Thanks for your observations on "Father James Martin's strife with the saints," Dawn. Important post.
As with most human matters, the problem here is ego. Pro-lifers need to ask themselves what's more important--that life be protected, or that we win our ego-contest against pro-choicers (and against people like Father Martin who are deemed "insufficiently pro-life")?
Look at the deeper meaning of the two polls that came out last week. One poll said that, for the first time, more Americans declare themselves pro-life than pro-choice. The other poll said that more Catholics approved of Obama at Notre Dame than disapproved.
The first poll was an important sign that we pro-lifers are making inroads toward eventually protecting all human life in law. It is important.
The second poll showed--surprise, surprise--that a majority of Catholics do not view the movement to ban abortion as the centrally important political issue. This poll is much less significant (I'll try to explain below).
Reagan used to quote the wise old maxim, "There's no limit to what you can accomplish if you don't care who gets the credit." Thanks to sonograms and many other factors, the American people are--over the long haul--turning against abortion. Meanwhile, the pro-choice Catholics are confusing the message about where Catholics stand on this issue. The result may be one of the great historic ironies: The American people in general may be ready to ban abortion before the majority of American Catholics are. An interesting irony, to be sure--but unimportant in historical terms, compared to the actual banning of abortion.
As someone who was for a long time a pro-choice Catholic (now a pro-life Protestant) I beg for your understanding of the pro-choice Catholics. You know what it is with them? Not ill-will, or (except in a very small number of cases) a "pro-abortion" agenda. All it is is a combination of poor catechesis with a laudable if misguided sense of politeness: They have come to believe that legal protection for the unborn is not a matter of human rights and justice, but a sectarian Catholic distinctive (like, e.g., the veneration of relics) that it would be churlish to force on non-Catholics.

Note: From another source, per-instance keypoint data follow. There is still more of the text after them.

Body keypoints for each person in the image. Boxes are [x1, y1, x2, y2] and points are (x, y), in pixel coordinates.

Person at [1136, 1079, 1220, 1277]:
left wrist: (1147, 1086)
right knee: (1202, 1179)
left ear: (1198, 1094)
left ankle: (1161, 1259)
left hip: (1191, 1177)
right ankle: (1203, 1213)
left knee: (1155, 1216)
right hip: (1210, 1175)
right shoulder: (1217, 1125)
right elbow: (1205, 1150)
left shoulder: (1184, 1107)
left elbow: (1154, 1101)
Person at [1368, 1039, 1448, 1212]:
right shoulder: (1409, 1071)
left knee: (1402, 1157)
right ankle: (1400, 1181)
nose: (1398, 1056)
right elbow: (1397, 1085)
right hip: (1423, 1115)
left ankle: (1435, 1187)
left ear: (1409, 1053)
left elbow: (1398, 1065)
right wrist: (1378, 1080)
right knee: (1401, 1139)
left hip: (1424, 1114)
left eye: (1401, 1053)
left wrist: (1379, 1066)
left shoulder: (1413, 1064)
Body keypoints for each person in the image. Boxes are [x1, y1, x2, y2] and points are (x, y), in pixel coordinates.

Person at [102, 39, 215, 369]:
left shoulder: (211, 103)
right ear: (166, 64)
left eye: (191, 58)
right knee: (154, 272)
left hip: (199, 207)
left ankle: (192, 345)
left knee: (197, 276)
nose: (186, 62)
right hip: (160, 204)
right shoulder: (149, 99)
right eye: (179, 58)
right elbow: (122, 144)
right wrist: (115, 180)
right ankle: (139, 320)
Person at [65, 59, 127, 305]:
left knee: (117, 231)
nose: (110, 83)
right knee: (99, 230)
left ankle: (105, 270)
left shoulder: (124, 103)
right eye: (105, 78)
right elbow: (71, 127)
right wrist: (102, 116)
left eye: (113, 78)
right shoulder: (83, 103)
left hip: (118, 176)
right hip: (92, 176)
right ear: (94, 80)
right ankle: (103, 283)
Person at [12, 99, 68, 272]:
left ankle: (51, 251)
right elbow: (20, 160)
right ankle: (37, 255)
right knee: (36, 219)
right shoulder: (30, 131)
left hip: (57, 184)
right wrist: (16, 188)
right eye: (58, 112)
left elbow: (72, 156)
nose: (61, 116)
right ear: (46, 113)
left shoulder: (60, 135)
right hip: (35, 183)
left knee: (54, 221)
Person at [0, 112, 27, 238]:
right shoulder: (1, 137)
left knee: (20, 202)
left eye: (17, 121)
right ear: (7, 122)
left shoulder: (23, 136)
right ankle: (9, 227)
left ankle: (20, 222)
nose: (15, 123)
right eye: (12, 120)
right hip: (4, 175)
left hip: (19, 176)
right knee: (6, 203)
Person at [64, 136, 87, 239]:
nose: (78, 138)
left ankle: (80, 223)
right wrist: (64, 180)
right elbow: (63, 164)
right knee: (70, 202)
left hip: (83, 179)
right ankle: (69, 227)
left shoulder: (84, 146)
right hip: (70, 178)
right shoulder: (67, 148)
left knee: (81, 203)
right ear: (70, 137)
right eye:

But once the pro-choice Catholics see "pro-life" as the American mainstream, I think they, too, will come around. Their being late to the cause will strip away the grounds for any claim that it was "the Catholic vote" or "Catholics" as a whole that stopped abortion; but it cannot take away from the fact that it was the witness of individual Catholics that kept this issue alive--especially back in the early '70s, when even very conservative Protestants were letting themselves get stampeded into the acceptance of abortion-on-demand.
I understand that the Notre Dame event was deeply embarrassing to Catholics who were hoping to present a united pro-life front. I can't sugarcoat that: It was, indeed, a very bad week. But please remember that this problem of abortion was never going to be solved on our schedule, but on the Holy Spirit's--so all of us pro-lifers, Catholic and non-Catholic alike, should just suck it up and move on. Consider the following analogy: Let's say a young George Wallace had been invited to get an honorary degree at Princeton in 1959, and received a warm reception. Pro-civil-rights Princetonians would have been appalled, and heartbroken at the warm welcome. They would have exchanged hard words with the inviters. But all of it--the rage, the ovations, the hard words--would have been wiped away by the tidal wave of what happened with civil rights in the 1960s. Fifty years later--i.e., now--who would care (except someone trying to make a cheap debating point about "Princeton in the old days")?
I have a similar sense right now, deep in my gut: We're winning this thing, and Barack Obama speaks for yesterday. Let's focus on that.
Mike Potemra is literary editor of National Review.